Snyder was humble and polite as can be, Schubert said, but, “There was, like, this wall that was not going to be penetrated, you know what I mean?”
So he requested K-State’s help for a more succinct snapshot.
“Would it be possible that I could bring my photographer down here and my turntable and, just 10 minutes of his time, have him stand on the turntable and just take 360 photographs, one at every degree?” he remembers asking. “And they just laughed.”
“At that point, I realized, I’m in charge of the research here.”
Then it struck him.
“He is clearly this huge, larger-than-life, beloved figure,” Schubert said. “And so maybe the more important personality that I need to represent is the one that’s in the hearts and minds of K-State nation, right?
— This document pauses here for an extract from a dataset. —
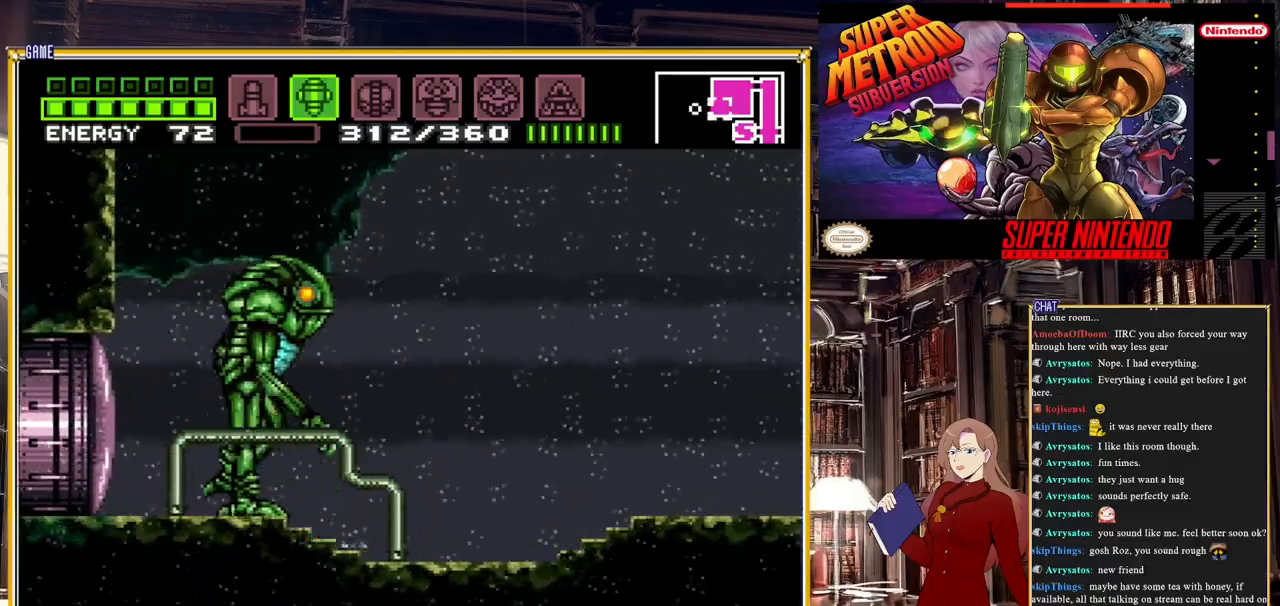
{"buttons": ["Y", "R1"], "events": [[17, "Y", "down"], [217, "Y", "up"], [383, "Y", "down"]]}
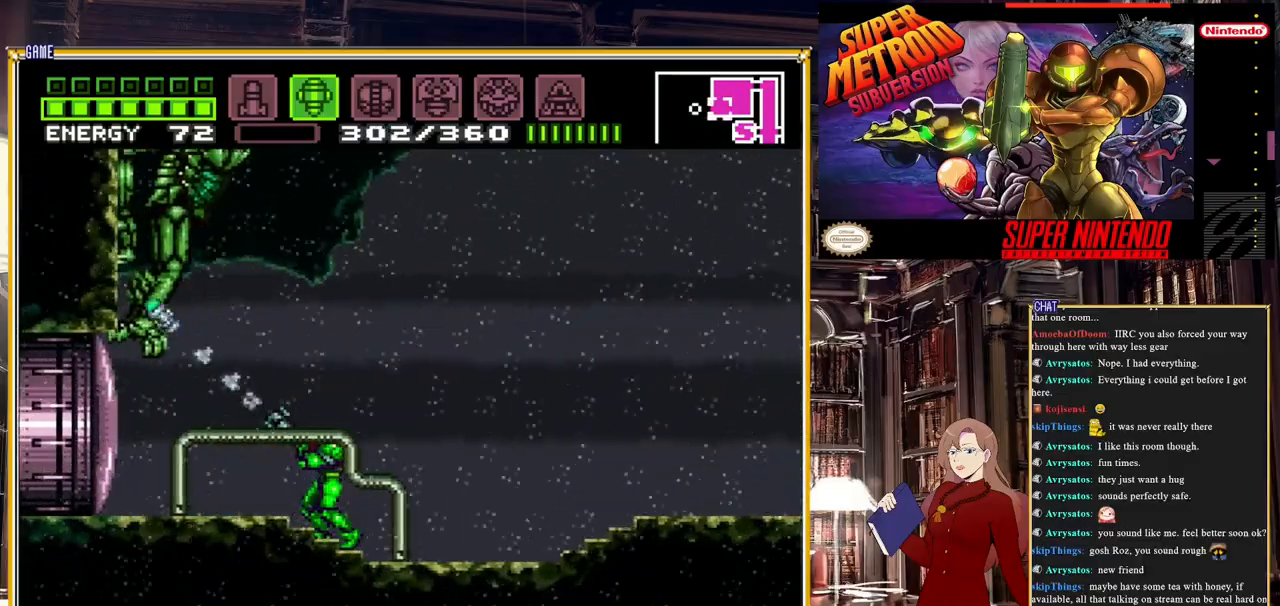
{"buttons": ["R1"], "events": [[50, "Y", "up"], [250, "Y", "down"], [383, "Y", "up"]]}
“Because, really, this is for them. This is for the fans who are able to have pride in their football team because of what this man did; it’s not necessarily for him.”
So he read all he could about Snyder, including an autobiography, “They Said It Couldn’t Be Done,” spoke with family members and those who have worked with him, and immersed himself in photos and sketches of him.
What informed Schubert’s work ultimately were the impressions that Snyder is sincerely kind and warm, devoted to his family but single-minded of purpose professionally, so much so that he has no concern about anything that’s not on-point or that he can’t control.
“My feeling is that only to the extent that it matters to his mission is he interested in it,” Schubert said. “I think that’s the beauty and also the difficulty of (portraying) him.”
Ultimately, Schubert was choosing between three versions of the same familiar Snyder pose with his left hand on his hip, his game notes in his right hand at his side and an air of cool amid the chaos.
(On the premise that it would look clunky and actually distract from the essence of the art, omitted from the scene after some deliberation was the headset Snyder typically wears.)
“He’s very clearly unconcerned with whatever he’s doing (physically); he’s clearly focused on something totally outside of himself, which is a unique thing,” Schubert said. “He doesn’t care that he’s wearing worn-out shoes and slacks that are too big. He’s just really totally focused on the game.”
Then Schubert set about studying details such as how far out one leg stands from the other, where Snyder’s weight leaned, whether an arm was out over the leg.
“Body geometry is a very important thing in monumental sculpture. I think a lot of people just assume, ‘Oh, a body is a body is a body, you’ve got all the pieces right there,’” he said. “But, really, if it was stiffer (or otherwise off), then all of a sudden it’s not Bill Snyder.
“And the whole equation for me is this fine line between making this piece of clay, and then piece of bronze, look like a person. Clearly enough that it’s, like, there’s no question about the craft but not so much that it’s disconcerting, right?”
Speaking of disconcerting, the deadline was so expedited that Schubert didn’t want to even speak about how fast he did the work.
But the contract, commissioned through consultant Paul Dorrell of the Leopold Gallery, was signed in January.
And from the first maquette, a French word for scale model, to the casting at Ad Astra Art Bronze Inc. in Lawrence, of all places, to the installation Wednesday, Schubert was consumed with the making of it.
“I’d find myself working, but also, like, standing in this pose and hunching my back and trying to (feel it),” he said. “It was very much like I’m trying to sculpt this guy from the inside out.”
As for from the outside in, Currie pronounced it “perfect.”
But maybe Whitney Snyder Hydeman said it best.
Twenty or 30 years from now when her father is gone, she’ll have a place to go where she can feel his presence.
“I’m going to climb up there,” she said, “and hug it.”